(How to complete this task): Can you write out the lines of all the records again, replacing "Оформить заявку" with "Отправить заявку" and changing nothing else? Leave the pictures out of your answer.

[Entries supplied Boundary: Start]

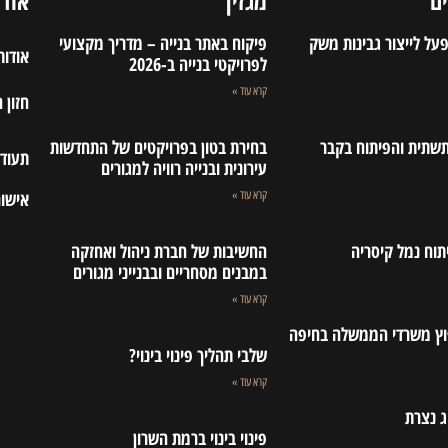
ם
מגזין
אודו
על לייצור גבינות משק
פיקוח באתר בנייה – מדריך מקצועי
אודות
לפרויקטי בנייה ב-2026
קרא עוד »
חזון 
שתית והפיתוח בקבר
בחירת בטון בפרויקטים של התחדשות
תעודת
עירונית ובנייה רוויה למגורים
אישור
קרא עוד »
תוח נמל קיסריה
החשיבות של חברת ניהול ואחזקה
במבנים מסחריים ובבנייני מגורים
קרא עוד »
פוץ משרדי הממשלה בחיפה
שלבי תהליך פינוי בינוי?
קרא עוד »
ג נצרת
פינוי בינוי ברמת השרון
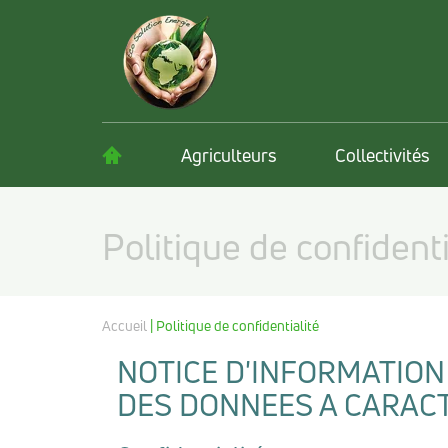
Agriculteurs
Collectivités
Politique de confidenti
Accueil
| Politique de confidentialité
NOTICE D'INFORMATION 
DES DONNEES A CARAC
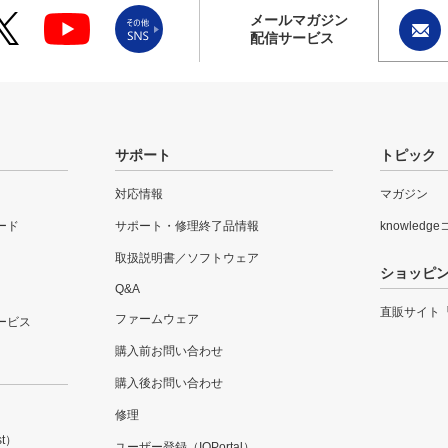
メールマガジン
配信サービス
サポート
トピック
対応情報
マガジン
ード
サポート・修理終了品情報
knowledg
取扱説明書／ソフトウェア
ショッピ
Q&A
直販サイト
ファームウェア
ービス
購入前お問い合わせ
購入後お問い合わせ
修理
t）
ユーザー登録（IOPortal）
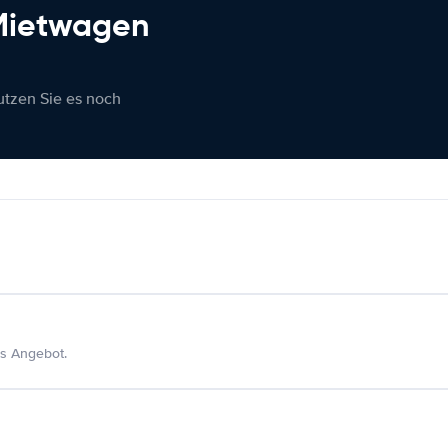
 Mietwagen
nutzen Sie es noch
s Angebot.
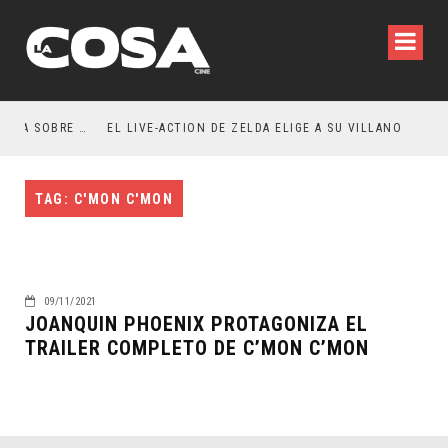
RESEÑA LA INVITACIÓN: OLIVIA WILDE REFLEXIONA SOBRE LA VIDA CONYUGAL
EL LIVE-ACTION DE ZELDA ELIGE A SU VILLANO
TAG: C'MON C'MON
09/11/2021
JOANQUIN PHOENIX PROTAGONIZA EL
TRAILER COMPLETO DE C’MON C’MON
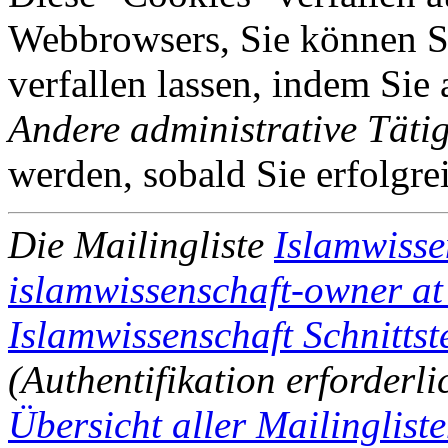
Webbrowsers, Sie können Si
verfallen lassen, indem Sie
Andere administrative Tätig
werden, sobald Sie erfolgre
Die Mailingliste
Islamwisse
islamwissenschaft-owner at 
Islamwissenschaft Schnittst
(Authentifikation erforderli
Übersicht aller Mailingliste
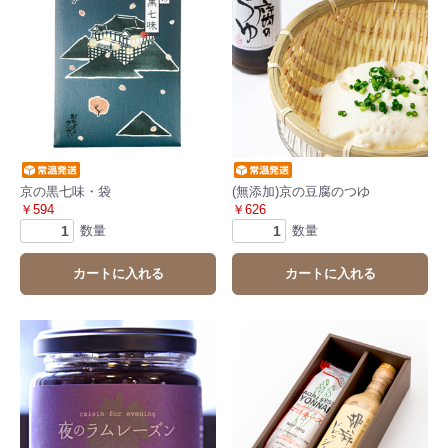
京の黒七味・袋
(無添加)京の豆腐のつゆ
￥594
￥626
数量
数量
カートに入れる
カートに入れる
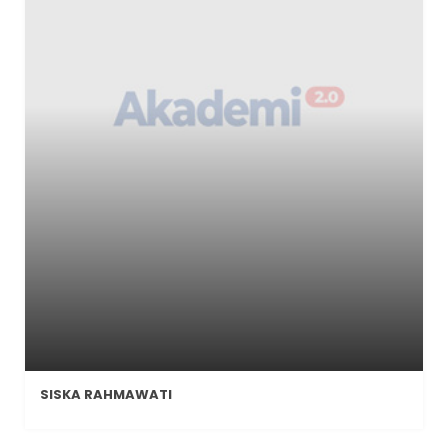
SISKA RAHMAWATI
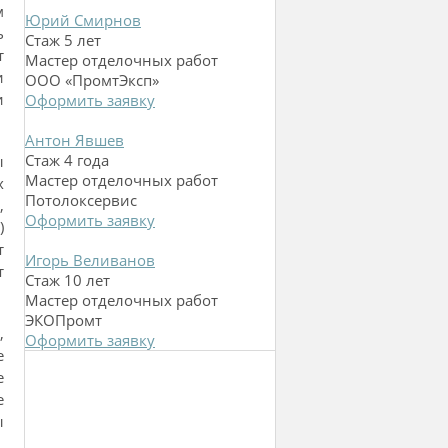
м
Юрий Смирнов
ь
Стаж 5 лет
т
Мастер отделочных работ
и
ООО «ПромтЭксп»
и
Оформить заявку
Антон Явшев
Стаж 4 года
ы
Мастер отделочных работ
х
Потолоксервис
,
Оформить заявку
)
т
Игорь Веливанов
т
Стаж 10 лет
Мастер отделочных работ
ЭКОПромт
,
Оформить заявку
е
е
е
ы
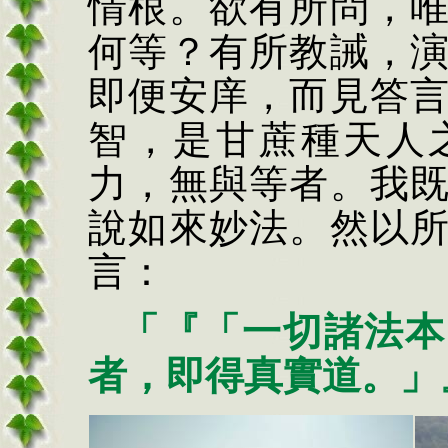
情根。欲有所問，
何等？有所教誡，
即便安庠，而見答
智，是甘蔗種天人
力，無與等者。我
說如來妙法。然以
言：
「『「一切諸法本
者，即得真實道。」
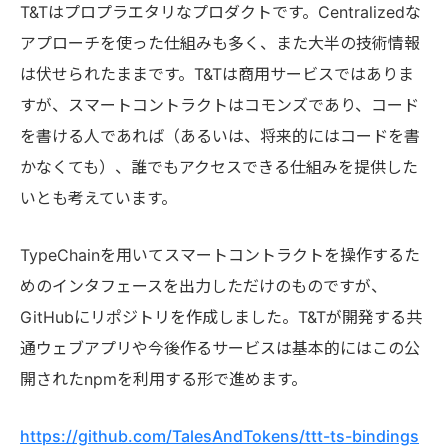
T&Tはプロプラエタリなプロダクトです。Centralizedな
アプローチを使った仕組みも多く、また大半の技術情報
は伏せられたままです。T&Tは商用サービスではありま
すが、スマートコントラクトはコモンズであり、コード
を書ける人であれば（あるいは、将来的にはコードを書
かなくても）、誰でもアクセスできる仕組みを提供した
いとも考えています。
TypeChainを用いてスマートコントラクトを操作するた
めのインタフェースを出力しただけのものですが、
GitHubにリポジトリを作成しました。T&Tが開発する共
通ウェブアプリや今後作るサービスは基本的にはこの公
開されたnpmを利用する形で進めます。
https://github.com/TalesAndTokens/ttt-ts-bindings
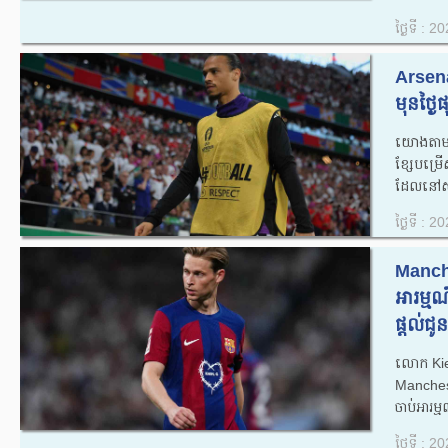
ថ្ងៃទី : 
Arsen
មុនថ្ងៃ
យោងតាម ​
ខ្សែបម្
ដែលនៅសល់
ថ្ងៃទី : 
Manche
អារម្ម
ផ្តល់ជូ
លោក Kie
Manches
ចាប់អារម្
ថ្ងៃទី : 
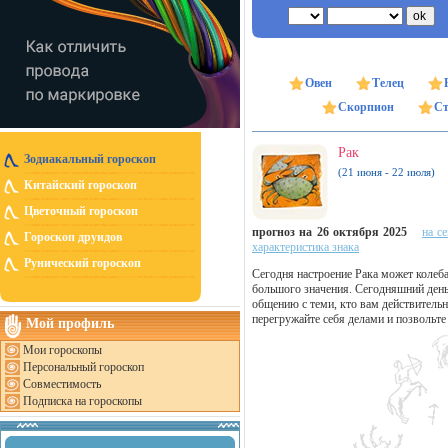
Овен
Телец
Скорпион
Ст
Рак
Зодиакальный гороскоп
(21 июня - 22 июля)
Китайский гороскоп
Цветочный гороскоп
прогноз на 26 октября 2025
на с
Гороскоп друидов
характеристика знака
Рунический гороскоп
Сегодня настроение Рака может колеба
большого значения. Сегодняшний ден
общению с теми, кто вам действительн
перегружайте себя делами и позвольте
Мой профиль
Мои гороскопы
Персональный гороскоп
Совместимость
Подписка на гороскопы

[Entries supplied Boundary: End]

(Your response):
ם
מגזין
אודו
על לייצור גבינות משק
פיקוח באתר בנייה – מדריך מקצועי
אודות
לפרויקטי בנייה ב-2026
קרא עוד »
חזון 
שתית והפיתוח בקבר
בחירת בטון בפרויקטים של התחדשות
תעודת
עירונית ובנייה רוויה למגורים
אישור
קרא עוד »
תוח נמל קיסריה
החשיבות של חברת ניהול ואחזקה
במבנים מסחריים ובבנייני מגורים
קרא עוד »
פוץ משרדי הממשלה בחיפה
שלבי תהליך פינוי בינוי?
קרא עוד »
ג נצרת
פינוי בינוי ברמת השרון
Agriculteurs
Collectivités
Politique de confidenti
Accueil
| Politique de confidentialité
NOTICE D'INFORMATION 
DES DONNEES A CARAC
メールマガジン
配信サービス
サポート
トピック
対応情報
マガジン
ード
サポート・修理終了品情報
knowledg
取扱説明書／ソフトウェア
ショッピ
Q&A
直販サイト
ファームウェア
ービス
購入前お問い合わせ
購入後お問い合わせ
修理
t）
ユーザー登録（IOPortal）
 Mietwagen
nutzen Sie es noch
s Angebot.
RESEÑA LA INVITACIÓN: OLIVIA WILDE REFLEXIONA SOBRE LA VIDA CONYUGAL
EL LIVE-ACTION DE ZELDA ELIGE A SU VILLANO
TAG: C'MON C'MON
09/11/2021
JOANQUIN PHOENIX PROTAGONIZA EL
TRAILER COMPLETO DE C’MON C’MON
Webbrowsers, Sie können Si
verfallen lassen, indem Sie
Andere administrative Tätig
werden, sobald Sie erfolgre
Die Mailingliste
Islamwisse
islamwissenschaft-owner at 
Islamwissenschaft Schnittst
(Authentifikation erforderli
Übersicht aller Mailingliste
京の黒七味・袋
(無添加)京の豆腐のつゆ
￥594
￥626
数量
数量
カートに入れる
カートに入れる
SISKA RAHMAWATI
м
Юрий Смирнов
ь
Стаж 5 лет
т
Мастер отделочных работ
и
ООО «ПромтЭксп»
и
Отправить заявку
Антон Явшев
Стаж 4 года
ы
Мастер отделочных работ
х
Потолоксервис
,
Отправить заявку
)
т
Игорь Веливанов
т
Стаж 10 лет
Мастер отделочных работ
ЭКОПромт
,
Отправить заявку
е
е
е
ы
情根。欲有所問，
何等？有所教誡，
即便安庠，而見答
智，是甘蔗種天人
力，無與等者。我
說如來妙法。然以
言：
「『「一切諸法本
者，即得真實道。」
T&Tはプロプラエタリなプロダクトです。Centralizedな
アプローチを使った仕組みも多く、また大半の技術情報
は伏せられたままです。T&Tは商用サービスではありま
すが、スマートコントラクトはコモンズであり、コード
を書ける人であれば（あるいは、将来的にはコードを書
かなくても）、誰でもアクセスできる仕組みを提供した
いとも考えています。
TypeChainを用いてスマートコントラクトを操作するた
めのインタフェースを出力しただけのものですが、
GitHubにリポジトリを作成しました。T&Tが開発する共
通ウェブアプリや今後作るサービスは基本的にはこの公
開されたnpmを利用する形で進めます。
https://github.com/TalesAndTokens/ttt-ts-bindings
ថ្ងៃទី : 
Arsen
មុនថ្ងៃ
យោងតាម ​
ខ្សែបម្
ដែលនៅសល់
ថ្ងៃទី : 
Manche
អារម្ម
ផ្តល់ជូ
លោក Kie
Manches
ចាប់អារម្
ថ្ងៃទី : 
Овен
Телец
Скорпион
Ст
Рак
Зодиакальный гороскоп
(21 июня - 22 июля)
Китайский гороскоп
Цветочный гороскоп
прогноз на 26 октября 2025
на с
Гороскоп друидов
характеристика знака
Рунический гороскоп
Сегодня настроение Рака может колеба
большого значения. Сегодняшний ден
общению с теми, кто вам действительн
перегружайте себя делами и позвольте
Мой профиль
Мои гороскопы
Персональный гороскоп
Совместимость
Подписка на гороскопы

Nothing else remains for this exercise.